Page segmentation data:

= = = =

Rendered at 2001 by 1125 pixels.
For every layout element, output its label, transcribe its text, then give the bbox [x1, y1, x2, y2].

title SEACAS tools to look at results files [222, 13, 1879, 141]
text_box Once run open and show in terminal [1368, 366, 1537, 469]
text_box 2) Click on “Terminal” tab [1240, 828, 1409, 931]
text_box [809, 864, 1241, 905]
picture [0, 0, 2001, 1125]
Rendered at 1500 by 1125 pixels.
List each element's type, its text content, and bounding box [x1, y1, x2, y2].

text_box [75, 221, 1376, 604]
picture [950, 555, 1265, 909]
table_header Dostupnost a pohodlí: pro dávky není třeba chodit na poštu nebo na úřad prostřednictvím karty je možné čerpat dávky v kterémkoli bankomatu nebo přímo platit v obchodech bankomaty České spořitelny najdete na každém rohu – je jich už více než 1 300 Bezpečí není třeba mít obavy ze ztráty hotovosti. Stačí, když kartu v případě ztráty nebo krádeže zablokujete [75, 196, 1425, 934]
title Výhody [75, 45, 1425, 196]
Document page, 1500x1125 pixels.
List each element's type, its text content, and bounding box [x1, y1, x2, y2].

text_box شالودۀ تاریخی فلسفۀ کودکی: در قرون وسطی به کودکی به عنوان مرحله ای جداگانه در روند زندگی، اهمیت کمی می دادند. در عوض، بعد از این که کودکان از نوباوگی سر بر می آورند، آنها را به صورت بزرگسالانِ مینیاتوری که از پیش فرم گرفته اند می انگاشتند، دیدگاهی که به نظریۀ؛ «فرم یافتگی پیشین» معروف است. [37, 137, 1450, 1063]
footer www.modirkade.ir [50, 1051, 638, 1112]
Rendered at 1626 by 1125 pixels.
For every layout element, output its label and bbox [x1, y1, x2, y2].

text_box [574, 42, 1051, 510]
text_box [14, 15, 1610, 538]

= = = =

### PROBLEM DESCRIPTION
Nothing but the lines from the beginning of the records through the line with "Rendered at 1500 by 1125 pixels." should appear, each printed exactly.

### WORKED SOLUTION
Rendered at 2001 by 1125 pixels.
For every layout element, output its label, transcribe its text, then give the bbox [x1, y1, x2, y2].

title SEACAS tools to look at results files [222, 13, 1879, 141]
text_box Once run open and show in terminal [1368, 366, 1537, 469]
text_box 2) Click on “Terminal” tab [1240, 828, 1409, 931]
text_box [809, 864, 1241, 905]
picture [0, 0, 2001, 1125]
Rendered at 1500 by 1125 pixels.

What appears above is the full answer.